DATA FOR THIS EXERCISE Start Marker

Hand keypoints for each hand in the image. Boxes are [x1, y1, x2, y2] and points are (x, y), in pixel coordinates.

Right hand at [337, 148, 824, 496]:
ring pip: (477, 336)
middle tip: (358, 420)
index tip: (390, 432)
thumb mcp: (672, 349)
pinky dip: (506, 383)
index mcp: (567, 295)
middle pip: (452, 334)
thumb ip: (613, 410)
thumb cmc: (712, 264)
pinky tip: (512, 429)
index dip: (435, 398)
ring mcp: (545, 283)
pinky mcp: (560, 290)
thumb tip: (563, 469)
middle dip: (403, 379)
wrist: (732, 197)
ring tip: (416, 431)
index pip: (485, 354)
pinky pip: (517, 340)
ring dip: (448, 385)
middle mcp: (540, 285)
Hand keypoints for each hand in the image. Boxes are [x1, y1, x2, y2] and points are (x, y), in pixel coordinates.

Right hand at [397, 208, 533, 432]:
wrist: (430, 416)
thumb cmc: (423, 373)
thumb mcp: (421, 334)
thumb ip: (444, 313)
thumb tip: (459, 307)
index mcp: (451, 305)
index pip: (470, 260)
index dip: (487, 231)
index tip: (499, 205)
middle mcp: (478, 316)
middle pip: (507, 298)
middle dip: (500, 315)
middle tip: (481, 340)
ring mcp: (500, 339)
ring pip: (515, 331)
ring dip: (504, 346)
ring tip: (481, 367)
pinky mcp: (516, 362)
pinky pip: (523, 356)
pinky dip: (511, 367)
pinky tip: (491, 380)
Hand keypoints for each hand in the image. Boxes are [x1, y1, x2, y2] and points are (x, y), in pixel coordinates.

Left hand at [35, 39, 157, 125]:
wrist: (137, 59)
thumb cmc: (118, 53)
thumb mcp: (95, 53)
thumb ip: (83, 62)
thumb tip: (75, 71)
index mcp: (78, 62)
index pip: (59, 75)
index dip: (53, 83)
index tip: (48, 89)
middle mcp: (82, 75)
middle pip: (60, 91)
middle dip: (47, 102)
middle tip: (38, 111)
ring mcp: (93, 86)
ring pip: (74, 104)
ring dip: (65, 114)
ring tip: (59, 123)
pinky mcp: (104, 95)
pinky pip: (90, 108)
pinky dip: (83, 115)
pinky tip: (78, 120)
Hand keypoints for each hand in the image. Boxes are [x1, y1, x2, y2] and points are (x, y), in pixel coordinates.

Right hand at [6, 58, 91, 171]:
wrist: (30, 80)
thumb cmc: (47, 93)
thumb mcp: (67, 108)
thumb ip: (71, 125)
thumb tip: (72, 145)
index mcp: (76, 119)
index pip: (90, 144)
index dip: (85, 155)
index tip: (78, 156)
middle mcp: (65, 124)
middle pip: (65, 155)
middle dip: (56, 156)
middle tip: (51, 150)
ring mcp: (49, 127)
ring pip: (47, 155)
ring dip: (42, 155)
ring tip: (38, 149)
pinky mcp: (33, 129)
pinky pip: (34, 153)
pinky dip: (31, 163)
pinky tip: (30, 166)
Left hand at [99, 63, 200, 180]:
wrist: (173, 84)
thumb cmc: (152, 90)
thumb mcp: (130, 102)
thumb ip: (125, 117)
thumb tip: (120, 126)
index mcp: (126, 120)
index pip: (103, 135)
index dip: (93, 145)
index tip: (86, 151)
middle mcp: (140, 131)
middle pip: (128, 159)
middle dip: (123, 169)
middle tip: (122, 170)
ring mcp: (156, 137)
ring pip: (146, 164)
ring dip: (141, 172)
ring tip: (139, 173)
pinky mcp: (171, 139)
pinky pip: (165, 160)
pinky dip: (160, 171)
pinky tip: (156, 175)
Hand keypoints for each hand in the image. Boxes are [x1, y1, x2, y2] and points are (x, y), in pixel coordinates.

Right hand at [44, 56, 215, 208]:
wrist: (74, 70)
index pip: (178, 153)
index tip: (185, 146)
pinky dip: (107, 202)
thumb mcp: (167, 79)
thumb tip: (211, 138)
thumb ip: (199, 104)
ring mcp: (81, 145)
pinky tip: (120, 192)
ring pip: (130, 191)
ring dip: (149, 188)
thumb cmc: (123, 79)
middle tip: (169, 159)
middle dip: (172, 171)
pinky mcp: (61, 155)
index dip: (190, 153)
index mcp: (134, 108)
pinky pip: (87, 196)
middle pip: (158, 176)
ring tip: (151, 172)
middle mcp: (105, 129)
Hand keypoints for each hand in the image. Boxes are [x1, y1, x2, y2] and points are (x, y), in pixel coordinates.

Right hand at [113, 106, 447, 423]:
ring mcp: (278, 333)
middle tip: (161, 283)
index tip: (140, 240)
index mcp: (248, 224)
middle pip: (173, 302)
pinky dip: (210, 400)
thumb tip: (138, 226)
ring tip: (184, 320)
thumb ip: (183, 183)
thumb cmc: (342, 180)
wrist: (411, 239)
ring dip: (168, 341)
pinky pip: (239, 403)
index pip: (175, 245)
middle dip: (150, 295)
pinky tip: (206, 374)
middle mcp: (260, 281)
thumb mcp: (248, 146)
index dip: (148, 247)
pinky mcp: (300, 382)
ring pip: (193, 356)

DATA FOR THIS EXERCISE End Marker
DATA FOR THIS EXERCISE Start Marker

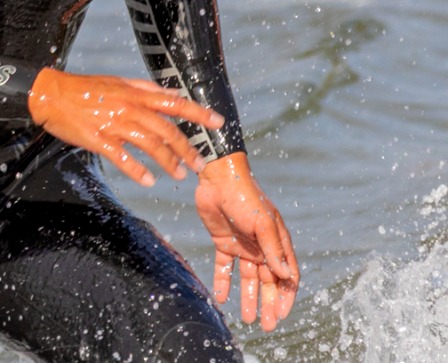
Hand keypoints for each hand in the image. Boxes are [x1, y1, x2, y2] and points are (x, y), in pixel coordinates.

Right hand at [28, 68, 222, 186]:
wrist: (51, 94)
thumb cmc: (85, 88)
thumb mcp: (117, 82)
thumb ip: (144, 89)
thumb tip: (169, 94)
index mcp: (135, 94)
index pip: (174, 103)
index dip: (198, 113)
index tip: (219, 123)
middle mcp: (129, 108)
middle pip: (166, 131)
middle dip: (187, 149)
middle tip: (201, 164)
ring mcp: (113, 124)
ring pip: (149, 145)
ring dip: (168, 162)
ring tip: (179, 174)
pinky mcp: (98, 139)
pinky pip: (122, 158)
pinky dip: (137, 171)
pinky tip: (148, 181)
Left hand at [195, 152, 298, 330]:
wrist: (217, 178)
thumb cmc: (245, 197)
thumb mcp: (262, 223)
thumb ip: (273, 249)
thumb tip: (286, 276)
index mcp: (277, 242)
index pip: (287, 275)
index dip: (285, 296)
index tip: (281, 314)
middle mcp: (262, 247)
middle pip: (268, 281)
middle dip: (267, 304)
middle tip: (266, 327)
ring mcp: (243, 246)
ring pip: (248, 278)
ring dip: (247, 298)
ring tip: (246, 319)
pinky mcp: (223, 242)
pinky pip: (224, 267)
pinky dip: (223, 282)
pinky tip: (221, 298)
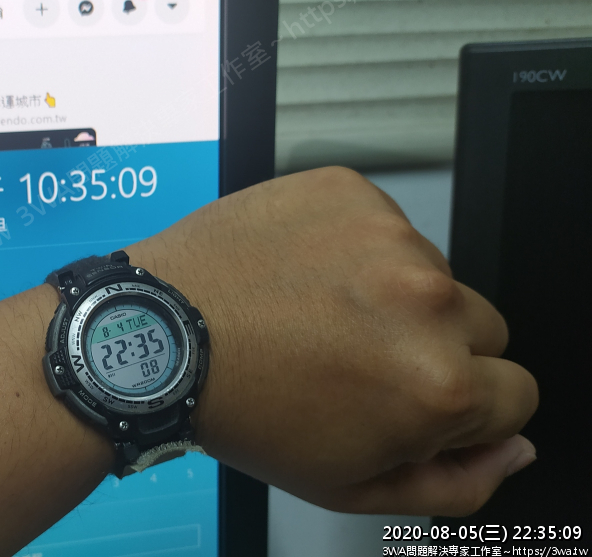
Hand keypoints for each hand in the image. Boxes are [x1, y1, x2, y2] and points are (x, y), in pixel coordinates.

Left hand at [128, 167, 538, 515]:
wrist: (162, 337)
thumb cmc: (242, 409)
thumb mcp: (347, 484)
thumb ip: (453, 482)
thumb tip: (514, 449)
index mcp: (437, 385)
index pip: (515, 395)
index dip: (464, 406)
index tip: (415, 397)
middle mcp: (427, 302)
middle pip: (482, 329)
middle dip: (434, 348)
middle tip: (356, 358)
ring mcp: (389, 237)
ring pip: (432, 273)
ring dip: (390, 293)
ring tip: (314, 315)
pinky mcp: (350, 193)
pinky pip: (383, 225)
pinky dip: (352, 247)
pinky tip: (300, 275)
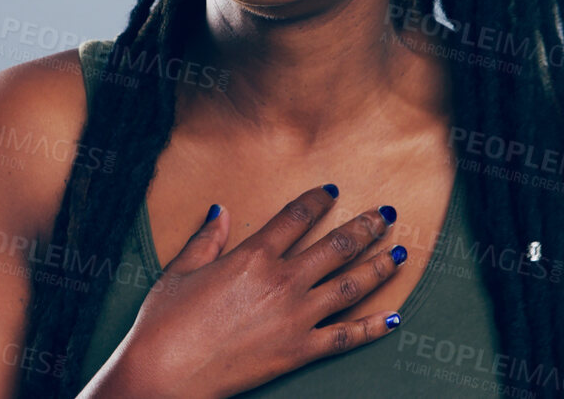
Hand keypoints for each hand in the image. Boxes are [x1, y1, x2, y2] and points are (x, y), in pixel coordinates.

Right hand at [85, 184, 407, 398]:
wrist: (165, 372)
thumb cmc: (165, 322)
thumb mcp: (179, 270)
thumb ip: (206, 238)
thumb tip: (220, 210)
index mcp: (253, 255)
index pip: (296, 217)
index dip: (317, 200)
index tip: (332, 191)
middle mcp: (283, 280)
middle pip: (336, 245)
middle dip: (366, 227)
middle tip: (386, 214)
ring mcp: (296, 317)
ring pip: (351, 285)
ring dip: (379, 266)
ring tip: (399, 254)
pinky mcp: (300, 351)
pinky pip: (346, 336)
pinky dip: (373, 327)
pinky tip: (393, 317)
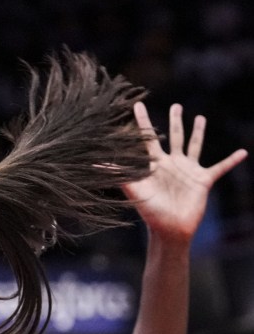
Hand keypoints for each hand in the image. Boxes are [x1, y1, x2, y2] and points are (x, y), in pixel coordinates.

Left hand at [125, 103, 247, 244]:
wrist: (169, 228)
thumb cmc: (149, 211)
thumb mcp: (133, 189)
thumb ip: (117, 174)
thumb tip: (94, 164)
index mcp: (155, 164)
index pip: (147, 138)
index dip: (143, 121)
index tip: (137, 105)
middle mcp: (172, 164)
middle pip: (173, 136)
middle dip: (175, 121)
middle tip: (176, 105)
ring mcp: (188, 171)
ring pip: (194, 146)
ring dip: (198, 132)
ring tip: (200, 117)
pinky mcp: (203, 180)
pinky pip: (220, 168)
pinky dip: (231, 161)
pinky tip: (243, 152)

DATA FOR THIS EXERCISE End Marker
DATA FOR THIS EXERCISE Start Marker

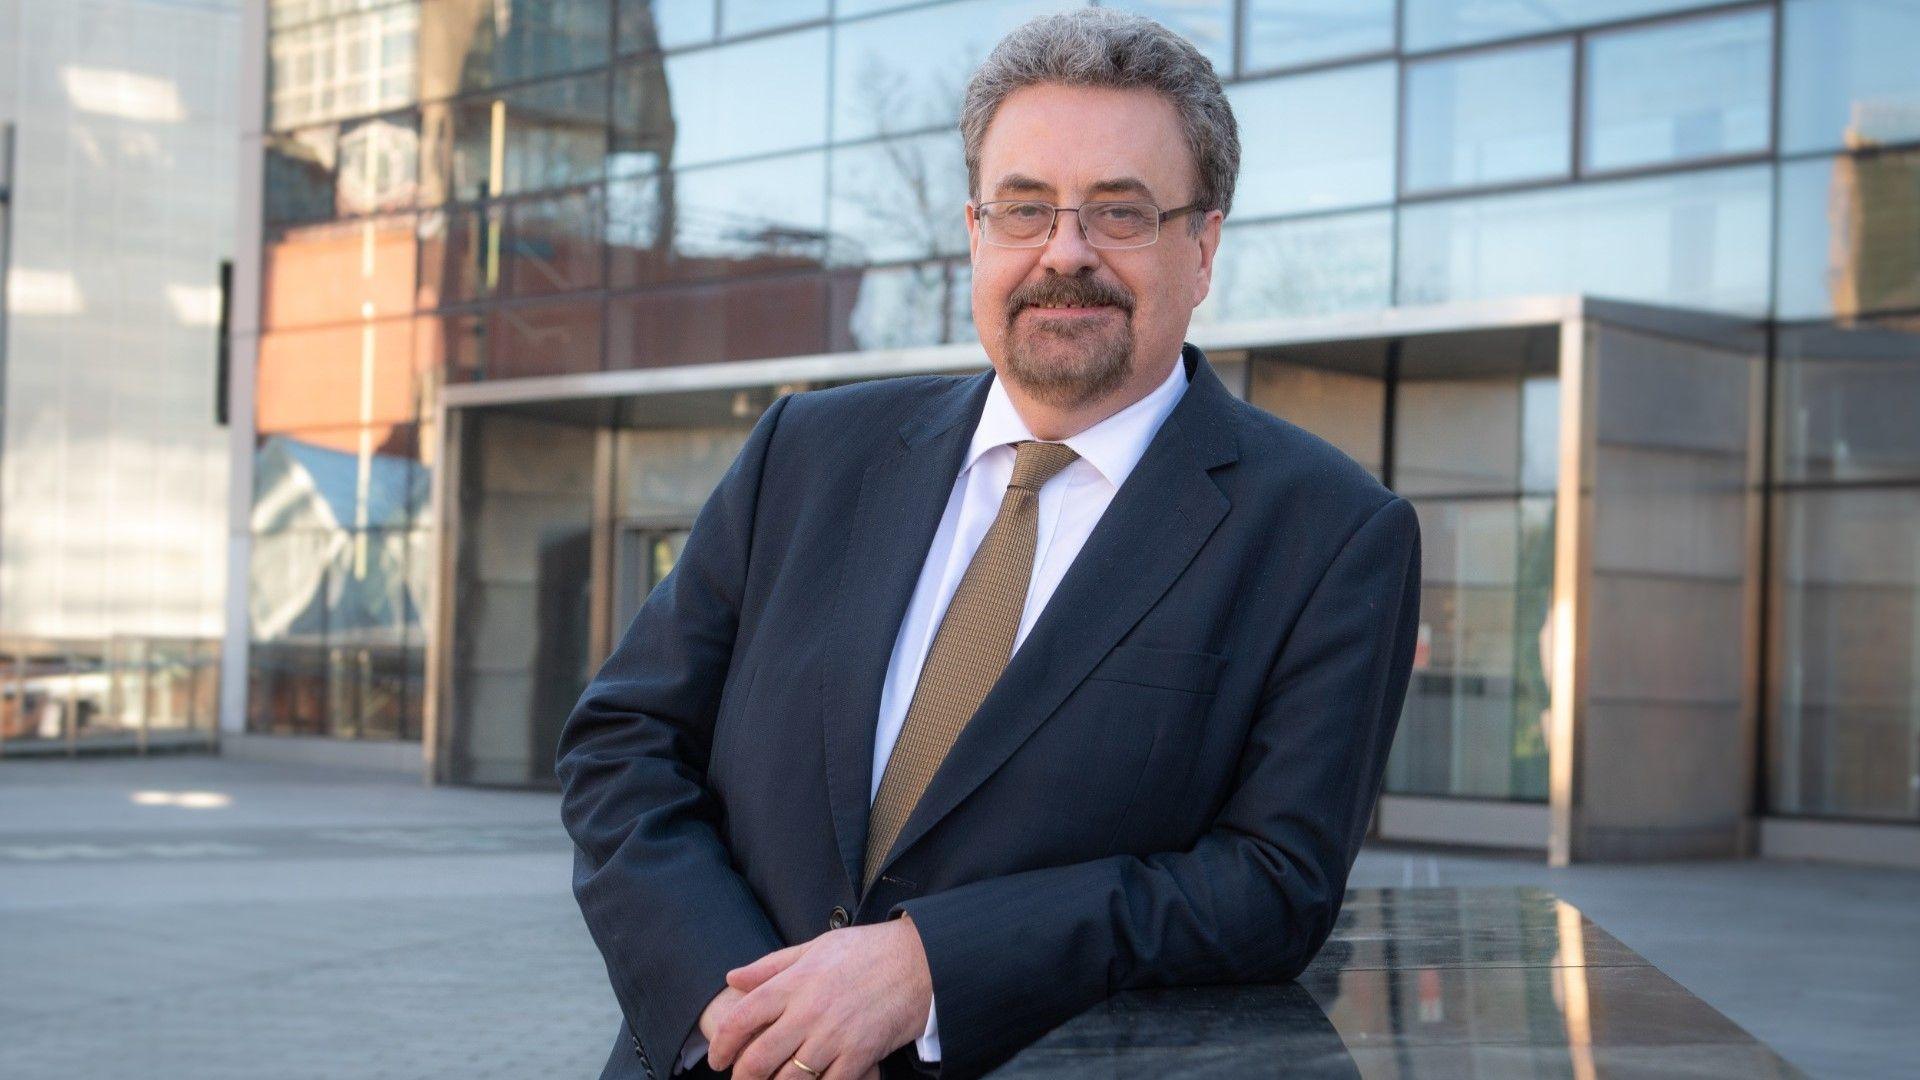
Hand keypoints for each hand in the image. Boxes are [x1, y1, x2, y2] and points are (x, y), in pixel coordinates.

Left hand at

DATA FOR THIS EXERCISE End Marker

» EXERCISE
Within the listing above, write out the stretch from the line with "middle mcp: (283, 280)" through the line with "index mcp: (155, 164)" exactly. Any pictures are to be left out.

» ANSWER TO THE EXERCISE
middle mcp: (283, 280)
middle pip: (336, 245)
middle dip: (366, 227)
middle tip: (386, 214)
ring mcp: (296, 317)
ring pip: (351, 285)
ring dip: (379, 266)
ring tip: (399, 254)
pinky mcp: (300, 351)
pinky pip: (346, 336)
pinky dip: (373, 327)
pinky tip: (393, 317)
Hand keypoints for each hand in the image. Boxes are [x1, y1, x2, y2] and points are (x, y), in pixel coordinates.

Left hand at [125, 103, 247, 244]:
wrist: (169, 228)
thumb cmc: (149, 211)
thumb mcp: (133, 189)
thumb ip: (117, 174)
thumb tip: (94, 164)
index mcp: (155, 164)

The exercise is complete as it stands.